Pepper spray is the most popular self-defense weapon, but it is not legal in all states. At the time of publication of this writing, common pepper spray law was that you are allowed to carry it in all states.
In California, the largest can of pepper spray you are legally allowed to carry is 2.5 oz.
In Michigan, New York, Wisconsin, and Hawaii, pepper spray law says you are allowed carry it. There are, however, concentration limits and other restrictions. If you live in one of these states or plan to visit, be sure to carry a pepper spray that is sold as “Michigan Formula,” “Wisconsin Legal Pepper Spray,” and so on.

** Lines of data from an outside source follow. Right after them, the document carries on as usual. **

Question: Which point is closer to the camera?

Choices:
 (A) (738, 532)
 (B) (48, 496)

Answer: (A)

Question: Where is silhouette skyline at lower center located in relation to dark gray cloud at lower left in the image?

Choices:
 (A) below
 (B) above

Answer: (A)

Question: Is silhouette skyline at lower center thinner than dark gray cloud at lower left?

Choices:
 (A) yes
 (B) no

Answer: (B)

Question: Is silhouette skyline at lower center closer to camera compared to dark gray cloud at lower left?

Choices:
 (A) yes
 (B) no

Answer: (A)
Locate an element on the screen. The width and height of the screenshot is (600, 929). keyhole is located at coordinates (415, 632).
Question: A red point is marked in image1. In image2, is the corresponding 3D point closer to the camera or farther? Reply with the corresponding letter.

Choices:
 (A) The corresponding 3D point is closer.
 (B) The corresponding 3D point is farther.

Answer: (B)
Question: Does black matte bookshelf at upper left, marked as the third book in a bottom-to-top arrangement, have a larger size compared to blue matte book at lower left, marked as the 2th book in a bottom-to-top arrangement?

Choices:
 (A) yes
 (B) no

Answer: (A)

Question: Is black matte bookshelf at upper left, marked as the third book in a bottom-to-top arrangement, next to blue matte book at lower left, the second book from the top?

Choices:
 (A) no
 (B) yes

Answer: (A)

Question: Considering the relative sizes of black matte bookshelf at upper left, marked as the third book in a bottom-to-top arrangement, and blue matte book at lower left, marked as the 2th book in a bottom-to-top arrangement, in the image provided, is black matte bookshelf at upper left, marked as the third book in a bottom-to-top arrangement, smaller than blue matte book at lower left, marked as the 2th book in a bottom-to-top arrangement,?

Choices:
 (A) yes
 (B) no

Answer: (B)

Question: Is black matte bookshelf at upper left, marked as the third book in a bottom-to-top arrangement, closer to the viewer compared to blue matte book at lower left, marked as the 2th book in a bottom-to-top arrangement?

If you live in or plan on visiting Massachusetts and you want to carry pepper spray legally, their pepper spray law says you must get a FID (Firearms Identification Card). All you do is go to your local Massachusetts police station, show two forms of ID, fill out a form, pay $2, and wait a week. When you get your FID, keep it on your person (and of course, to make the FID useful, keep your pepper spray on your person as well).
Pepper Spray Litigation
From time to time, civilians and law enforcement officers have managed to use pepper spray excessively or irresponsibly. Even though pepper spray is non-lethal, it does hurt to go through getting sprayed with pepper spray. If you feel you have been unfairly attacked with pepper spray, you can force litigation.
Concerned citizens across the country have also noted that police offers have been known to use pepper spray on people when use of it was clearly gratuitous. Litigation has been pressed, and the media have touched on the subject to a small extent. As a result, the Justice Department commissioned a report about the benefits and dangers of pepper spray, resulting in a more education law enforcement system.
Pepper spray is a generic term for all self-defense sprays that contain oleoresin capsicum, a carrier, and a propellant. Oleoresin capsicum is the active ingredient in pepper spray, harvested or derived from cayenne peppers or other peppers. Its effects are physically incapacitating rather than painfully irritating; this makes it ideal for self-defense sprays that are intended for use on assailants who are immune to pain (psychotics, those under the influence of drugs or alcohol, or just “tough guys”).
Tear gas, on the other hand, is commonly made of one of two chemical compounds: CS (orthochlorobenzalmalononitrile) or CN (choroacetophenone). These compounds, when sprayed into the face of an assailant, work to irritate eyes, skin, and respiratory system. They work on the pain principle, and so are not effective against those who are impervious to pain.
Mace is a brand name that used to offer only tear gas. Now, Mace offers several different types of self-defense spray, including:
Mace Triple Action is pepper spray, tear gas, and Ultra-Violet dye. The pepper spray physically incapacitates the assailant by forcing his eyes shut and tightening his bronchial tubes, making it impossible for him to see and very difficult for him to breathe. The tear gas irritates the bronchial tubes, causing him to cough. The UV dye brands the assailant with a purple mess, making him easily identifiable.
Pepper Mace uses a 10-percent oleoresin capsicum solution and UV dye. The OC solution is a particularly strong one; it doesn’t kick in as quickly as a smaller concentration like 1-5 percent, but the effects are longer, sometimes up to 45 minutes.
Pepper foam is the same as pepper Mace, but it sprays as foam rather than a liquid.
So as you can see, it is not a question of mace vs. pepper spray, since Mace is simply a brand name. The question is really one of Tear Gas vs. Pepper Spray. The winner? Pepper spray, hands down.